The Lagunas de Chacahua National Park (Parque Nacional Lagunas de Chacahua), created in 1937,
is a national park located in the Municipality of Villa de Tututepec de Melchor Ocampo in the Mexican state of Oaxaca, about 54 km west of Puerto Escondido, near a village called Zapotalito. It can be reached via Federal Highway 200 or by boat from Puerto Escondido. It is located between the towns of Santiago Jamiltepec and Puerto Escondido. The park encompasses 132.73 square kilometres, about 30 km^{2} of which is taken by various lagoons such as the Laguna de Chacahua, Laguna de La Pastoria, and Laguna Las Salinas. There are various smaller lagoons that are connected by narrow channels. The rest of the park consists of dry land.
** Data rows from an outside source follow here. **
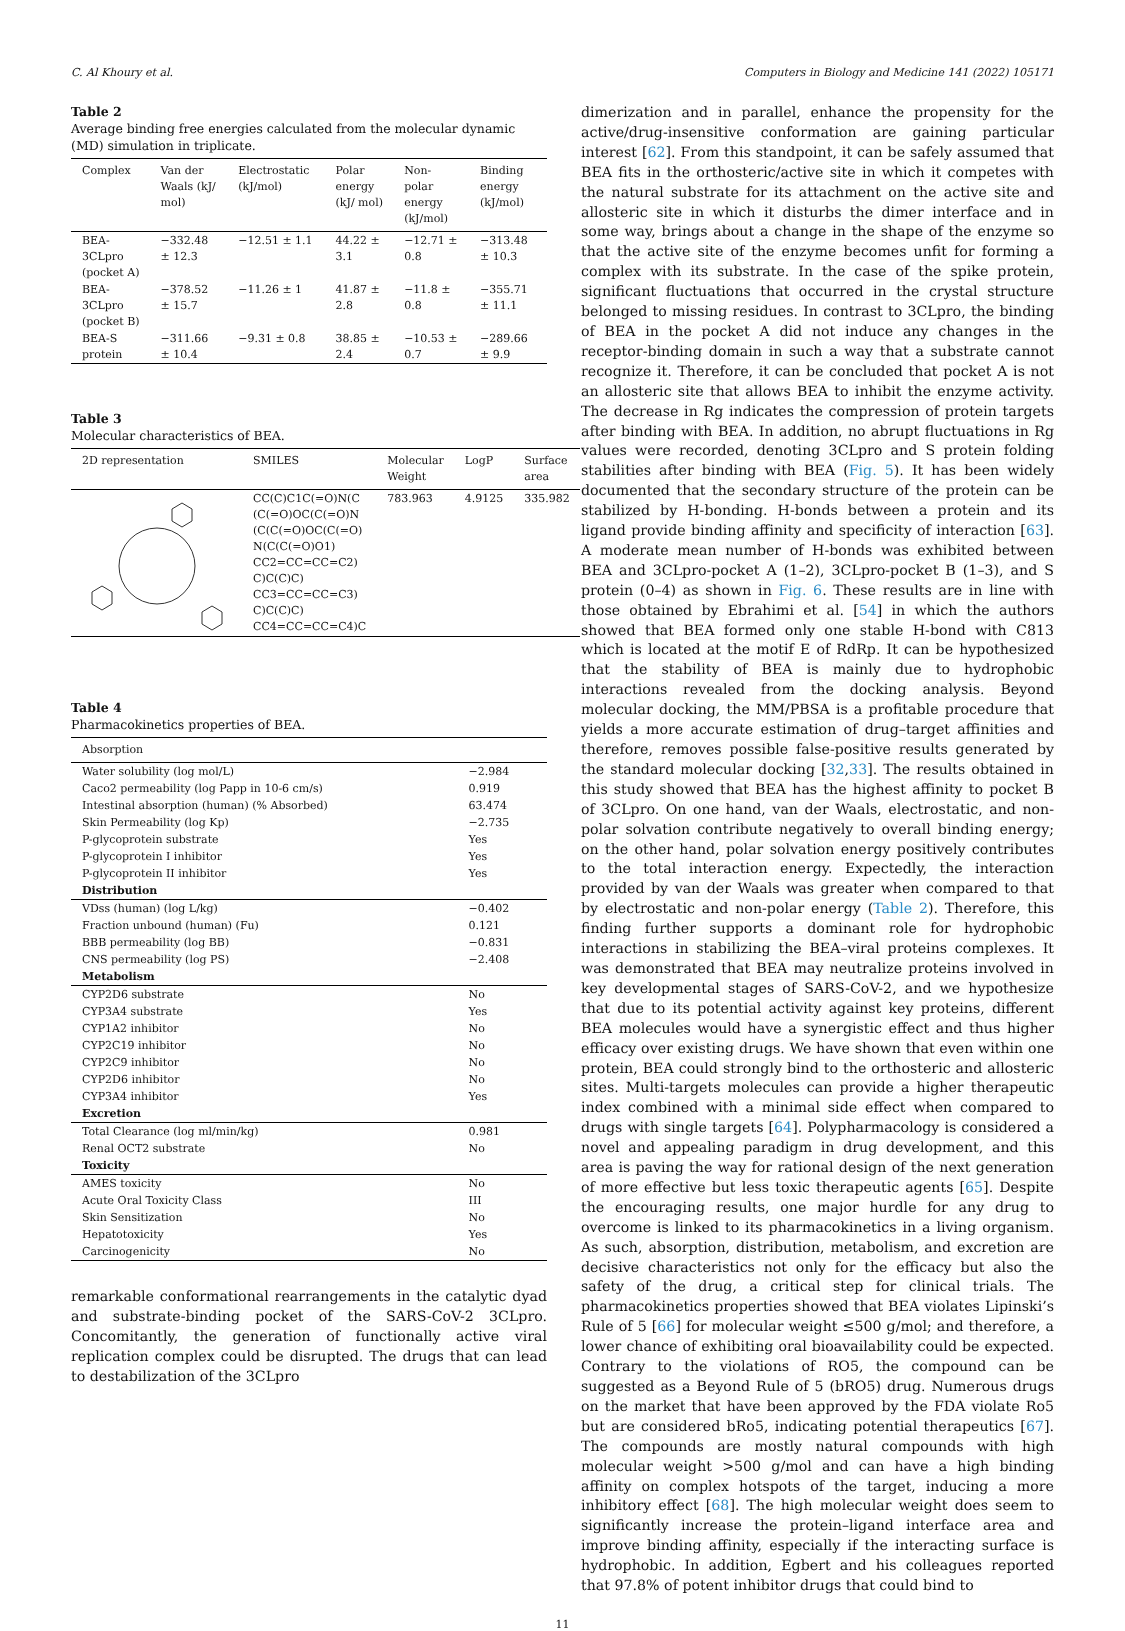C. Al Khoury et al. Computers in Biology and Medicine 141 (2022) 105171
Table 2
Average binding free energies calculated from the molecular dynamic (MD) simulation in triplicate.
| Complex | Van der Waals (kJ/ mol) | Electrostatic (kJ/mol) | Polar energy (kJ/ mol) | Non-polar energy (kJ/mol) | Binding energy (kJ/mol) |
| --- | --- | --- | --- | --- | --- |
| BEA-3CLpro (pocket A) | −332.48 ± 12.3 | −12.51 ± 1.1 | 44.22 ± 3.1 | −12.71 ± 0.8 | −313.48 ± 10.3 |
| BEA-3CLpro (pocket B) | −378.52 ± 15.7 | −11.26 ± 1 | 41.87 ± 2.8 | −11.8 ± 0.8 | −355.71 ± 11.1 |
| BEA-S protein | −311.66 ± 10.4 | −9.31 ± 0.8 | 38.85 ± 2.4 | −10.53 ± 0.7 | −289.66 ± 9.9 |
Table 3
Molecular characteristics of BEA.
| 2D representation | SMILES | Molecular Weight | LogP | Surface area |
| --- | --- | --- | --- | --- |
| | CC(C)C1C(=O)N(C (C(=O)OC(C(=O)N (C(C(=O)OC(C(=O) N(C(C(=O)O1) CC2=CC=CC=C2) C)C(C)C) CC3=CC=CC=C3) C)C(C)C) CC4=CC=CC=C4)C | 783.963 | 4.9125 | 335.982 |
Table 4
Pharmacokinetics properties of BEA.
| Absorption | |
| --- | --- |
| Water solubility (log mol/L) | −2.984 |
| Caco2 permeability (log Papp in 10-6 cm/s) | 0.919 |
| Intestinal absorption (human) (% Absorbed) | 63.474 |
| Skin Permeability (log Kp) | −2.735 |
| P-glycoprotein substrate | Yes |
| P-glycoprotein I inhibitor | Yes |
| P-glycoprotein II inhibitor | Yes |
| Distribution | |
| VDss (human) (log L/kg) | −0.402 |
| Fraction unbound (human) (Fu) | 0.121 |
| BBB permeability (log BB) | −0.831 |
| CNS permeability (log PS) | −2.408 |
| Metabolism | |
| CYP2D6 substrate | No |
| CYP3A4 substrate | Yes |
| CYP1A2 inhibitor | No |
| CYP2C19 inhibitor | No |
| CYP2C9 inhibitor | No |
| CYP2D6 inhibitor | No |
| CYP3A4 inhibitor | Yes |
| Excretion | |
| Total Clearance (log ml/min/kg) | 0.981 |
| Renal OCT2 substrate | No |
| Toxicity | |
| AMES toxicity | No |
| Acute Oral Toxicity Class | III |
| Skin Sensitization | No |
| Hepatotoxicity | Yes |
| Carcinogenicity | No |
remarkable conformational rearrangements in the catalytic dyad and substrate-binding pocket of the SARS-CoV-2 3CLpro. Concomitantly, the generation of functionally active viral replication complex could be disrupted. The drugs that can lead to destabilization of the 3CLpro
dimerization and in parallel, enhance the propensity for the active/drug-insensitive conformation are gaining particular interest [62]. From this standpoint, it can be safely assumed that BEA fits in the orthosteric/active site in which it competes with the natural substrate for its attachment on the active site and allosteric site in which it disturbs the dimer interface and in some way, brings about a change in the shape of the enzyme so that the active site of the enzyme becomes unfit for forming a complex with its substrate. In the case of the spike protein, significant fluctuations that occurred in the crystal structure belonged to missing residues. In contrast to 3CLpro, the binding of BEA in the pocket A did not induce any changes in the receptor-binding domain in such a way that a substrate cannot recognize it. Therefore, it can be concluded that pocket A is not an allosteric site that allows BEA to inhibit the enzyme activity. The decrease in Rg indicates the compression of protein targets after binding with BEA. In addition, no abrupt fluctuations in Rg values were recorded, denoting 3CLpro and S protein folding stabilities after binding with BEA (Fig. 5). It has been widely documented that the secondary structure of the protein can be stabilized by H-bonding. H-bonds between a protein and its ligand provide binding affinity and specificity of interaction [63]. A moderate mean number of H-bonds was exhibited between BEA and 3CLpro-pocket A (1–2), 3CLpro-pocket B (1–3), and S protein (0–4) as shown in Fig. 6. These results are in line with those obtained by Ebrahimi et al. [54] in which the authors showed that BEA formed only one stable H-bond with C813 which is located at the motif E of RdRp. It can be hypothesized that the stability of BEA is mainly due to hydrophobic interactions revealed from the docking analysis. Beyond molecular docking, the MM/PBSA is a profitable procedure that yields a more accurate estimation of drug–target affinities and therefore, removes possible false-positive results generated by the standard molecular docking [32,33]. The results obtained in this study showed that BEA has the highest affinity to pocket B of 3CLpro. On one hand, van der Waals, electrostatic, and non-polar solvation contribute negatively to overall binding energy; on the other hand, polar solvation energy positively contributes to the total interaction energy. Expectedly, the interaction provided by van der Waals was greater when compared to that by electrostatic and non-polar energy (Table 2). Therefore, this finding further supports a dominant role for hydrophobic interactions in stabilizing the BEA–viral proteins complexes. It was demonstrated that BEA may neutralize proteins involved in key developmental stages of SARS-CoV-2, and we hypothesize that due to its potential activity against key proteins, different BEA molecules would have a synergistic effect and thus higher efficacy over existing drugs. We have shown that even within one protein, BEA could strongly bind to the orthosteric and allosteric sites. Multi-targets molecules can provide a higher therapeutic index combined with a minimal side effect when compared to drugs with single targets [64]. Polypharmacology is considered a novel and appealing paradigm in drug development, and this area is paving the way for rational design of the next generation of more effective but less toxic therapeutic agents [65]. Despite the encouraging results, one major hurdle for any drug to overcome is linked to its pharmacokinetics in a living organism. As such, absorption, distribution, metabolism, and excretion are decisive characteristics not only for the efficacy but also the safety of the drug, a critical step for clinical trials. The pharmacokinetics properties showed that BEA violates Lipinski’s Rule of 5 [66] for molecular weight ≤500 g/mol; and therefore, a lower chance of exhibiting oral bioavailability could be expected. Contrary to the violations of RO5, the compound can be suggested as a Beyond Rule of 5 (bRO5) drug. Numerous drugs on the market that have been approved by the FDA violate Ro5 but are considered bRo5, indicating potential therapeutics [67]. The compounds are mostly natural compounds with high molecular weight >500 g/mol and can have a high binding affinity on complex hotspots of the target, inducing a more inhibitory effect [68]. The high molecular weight does seem to significantly increase the protein–ligand interface area and improve binding affinity, especially if the interacting surface is hydrophobic. In addition, Egbert and his colleagues reported that 97.8% of potent inhibitor drugs that could bind to
11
The park has 10 different types of vegetation: “selva espinosa", swampland, deciduous, sub tropical broadleaf, mangroves, savannah, “bosque de galleria”, “tular”, palm trees, and coastal dunes. 246 species of flowers and 189 species of animals have been documented so far in the park. Birds such as storks, herons, wild ducks, blue-winged teals, pelicans, and spoonbills can be found here. Three species of turtles also visit the park to lay their eggs.

There are boat tours to observe the shores, mangroves and the many birds that fish these waters. These tours usually include a stop to sample the local food and to visit a crocodile nursery which raises several Mexican Pacific coast crocodiles (Crocodylus acutus).